Volatilization characteristics of organic compounds in the coagulation process

The emissions of two types of organic solutes during the coagulation process were simulated using Jar Test equipment and two additives, coagulant and polymer, to evaluate the volatilization characteristics under various operating conditions. The solute volatilization rates were found to be a function of the liquid mixing intensity, the chemical properties of the additives, and the properties of solutes, including molecular weight (M), Henry's law constant (H), and water solubility (S). The volatilization rates of the high H solutes increased sharply as the mixing intensity increased. Moreover, the volatilization rates of selected compounds were only slightly dependent on the coagulant concentrations due to the inorganic property of the coagulant.

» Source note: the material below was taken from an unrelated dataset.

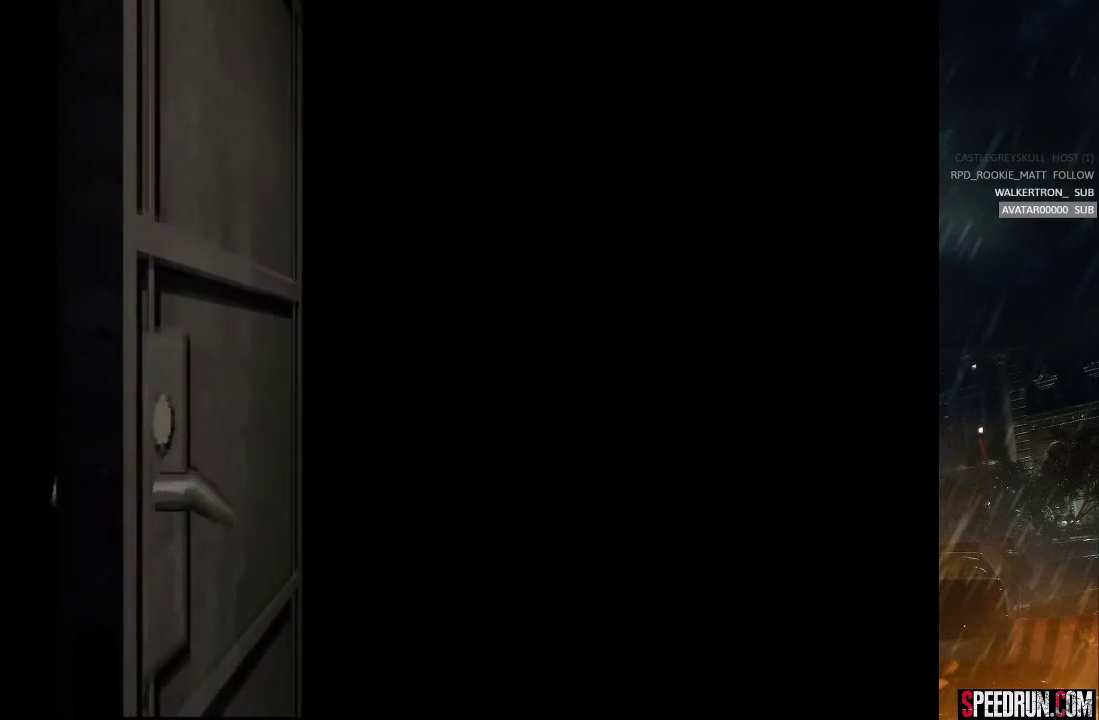
{"buttons": ["SQUARE", "DPAD_UP"], "right_stick": "center", "events": []}
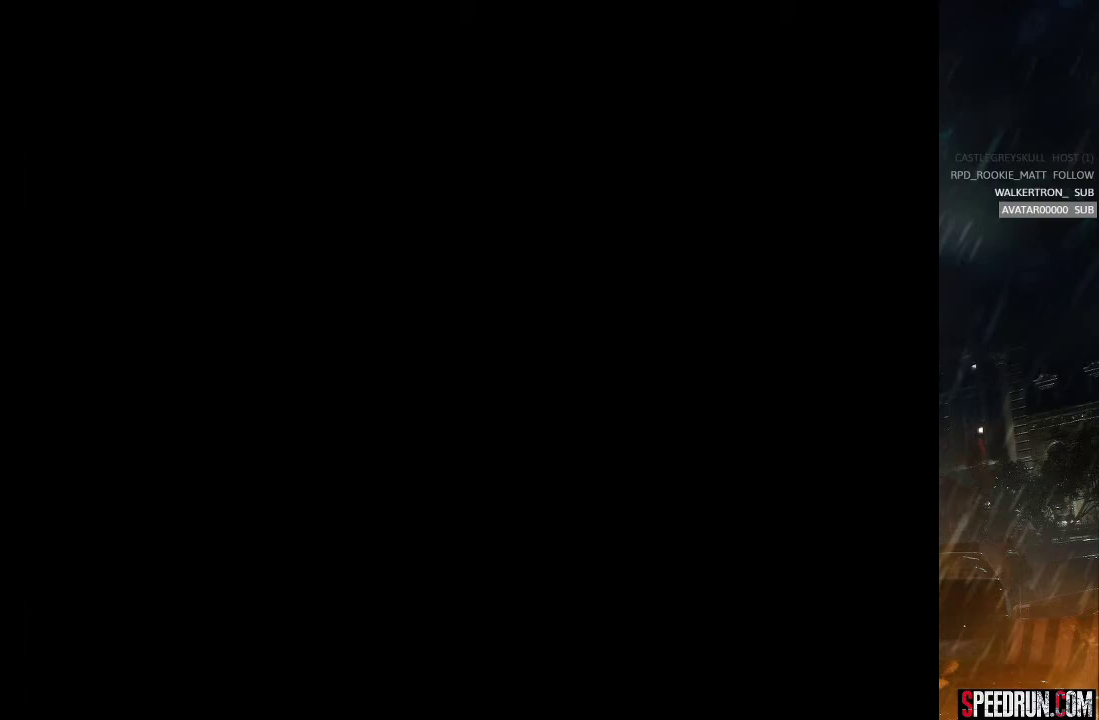
{"buttons": ["SQUARE", "DPAD_UP"], "right_stick": "center", "events": []}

On the other hand, the effective volatilization reduction of the high H solutes in the existence of organic flocculant was a result of the enhancement of solutes solubility in water solutions. However, the above inhibition effects decreased significantly when the mixing intensity increased. Finally, the emission rates of the low H solutes were weakly correlated with both the solution properties and the operating parameters, due to their high affinity with the solution and the major volatilization resistance existing in the gas phase. Two different approaches, i.e., the two-film theory and the modified Knudsen diffusion equation, we're used to explain the solute volatilization characteristics in the simulation process.